(Stored data)
--- START ---

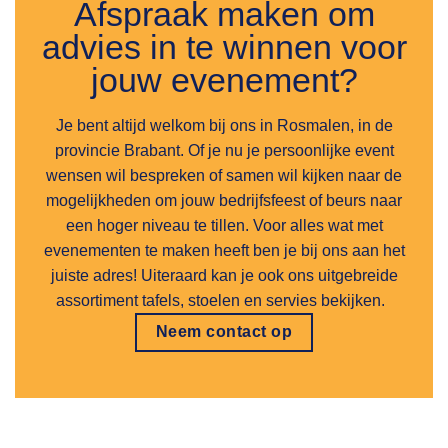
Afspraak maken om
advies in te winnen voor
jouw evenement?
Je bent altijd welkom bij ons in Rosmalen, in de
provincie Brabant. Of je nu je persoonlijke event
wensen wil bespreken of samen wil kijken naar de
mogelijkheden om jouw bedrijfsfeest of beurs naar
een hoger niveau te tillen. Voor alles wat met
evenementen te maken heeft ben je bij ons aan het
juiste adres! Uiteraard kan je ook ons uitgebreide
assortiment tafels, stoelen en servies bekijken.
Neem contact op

--- END ---

__What needs to be done__: Reproduce every line of text in the material above verbatim, omitting the pictures.

__Solution__:
Afspraak maken om
advies in te winnen voor
jouw evenement?
Je bent altijd welkom bij ons in Rosmalen, in de
provincie Brabant. Of je nu je persoonlijke event
wensen wil bespreken of samen wil kijken naar de
mogelijkheden om jouw bedrijfsfeest of beurs naar
een hoger niveau te tillen. Voor alles wat met
evenementen te maken heeft ben je bij ons aan het
juiste adres! Uiteraard kan je ook ons uitgebreide
assortiment tafels, stoelen en servies bekijken.
Neem contact op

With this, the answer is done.